La déchéance de nationalité, c’est autre chose. Robert Badinter a d’une façon lumineuse et peu discutable montré à quel point sa constitutionnalisation était inutile et totalement inefficace. Personne ne peut sérieusement croire que cela peut renforcer la sécurité des citoyens, personne ne peut imaginer que cette déchéance ait un effet dissuasif à l’encontre de terroristes. L’exécutif sait parfaitement cela et l’objectif poursuivi et non explicité était tout autre, à savoir utiliser le symbole de l’appartenance à la communauté nationale pour renforcer l’unité des citoyens... avec éventuellement un profit politique à en tirer. Raté. Les arrière- pensées politiques ont rapidement émergé et le débat a ainsi échappé à toute rationalité, chacun se drapant dans la dignité d’une posture symbolique que cette déchéance de nationalité, là encore, ne méritait évidemment pas.
Parce que derrière ces postures symboliques se cachent sournoisement les appétits de pouvoir qui commencent à gangréner furieusement l’intérieur de la gauche de gouvernement comme celui de la droite républicaine ! A gauche, et puisque le refus d’une primaire émane aussi bien de l’exécutif que du Front de Gauche, certains misent probablement déjà sur une défaite dès le premier tour de 2017 avec l’arrière-pensée de la recomposition dont ils se voient les artisans. A droite, les postures sont soigneusement élaborées en vue des primaires de fin d’année : Sarkozy, entre deux animations de supermarchés, s’emploie à coller au plus près au discours du FN en vue de ramasser les voix de la droite la plus dure à l’occasion de primaires qu’il souhaite évidemment le moins ouvertes possibles, voire à peine entrebâillées… surtout au vu des derniers sondages assez peu flatteurs. Fillon prend évidemment le contre-pied de Sarkozy dont il doit absolument se démarquer pour espérer figurer honorablement et, pourquoi pas si Sarko renonçait, devenir l’outsider d’un Juppé qui pourrait s’user, espère-t-il. Quant à Juppé, fidèle à sa posture de sage, il tente de rester au-dessus de la mêlée et se dit prêt à voter une déchéance que lui, n’aurait pas tenté de constitutionnaliser…

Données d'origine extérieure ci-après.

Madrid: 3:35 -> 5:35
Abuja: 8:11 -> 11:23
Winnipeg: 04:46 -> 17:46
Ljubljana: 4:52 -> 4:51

Et comme le Sénat et l’Assemblée ne sont pas prêts à voter un texte dans des termes identiques, condition pour que le Congrès puisse être appelé à voter une réforme de la Constitution, la déchéance de nationalité attendra et des séances d’irrationalité continueront à se dérouler devant des bancs à moitié remplis de parlementaires ennuyeux…
Et à ce propos, l’entrée d’Emmanuelle Cosse au gouvernement semble bien être le signe avant-coureur de l’enterrement à venir de la réforme Constitutionnelle, Emmanuelle qui n’hésitait pas à confier il y a quelques semaines à propos de la déchéance : « Sincèrement, c’est scandaleux et extrêmement inquiétant. Si nous faisons ça, nous tombons exactement dans le piège que veut nous tendre Daech. Ce serait inefficace voire contre-productif pour lutter contre le terrorisme,… »
Deux nouveaux écologistes au gouvernement, je connais quelques verts qui doivent être cramoisis de colère. Les deux nouveaux ministres seront-ils des verts à moitié pleins ou à moitié vides ? On espère surtout qu’ils ne seront pas creux.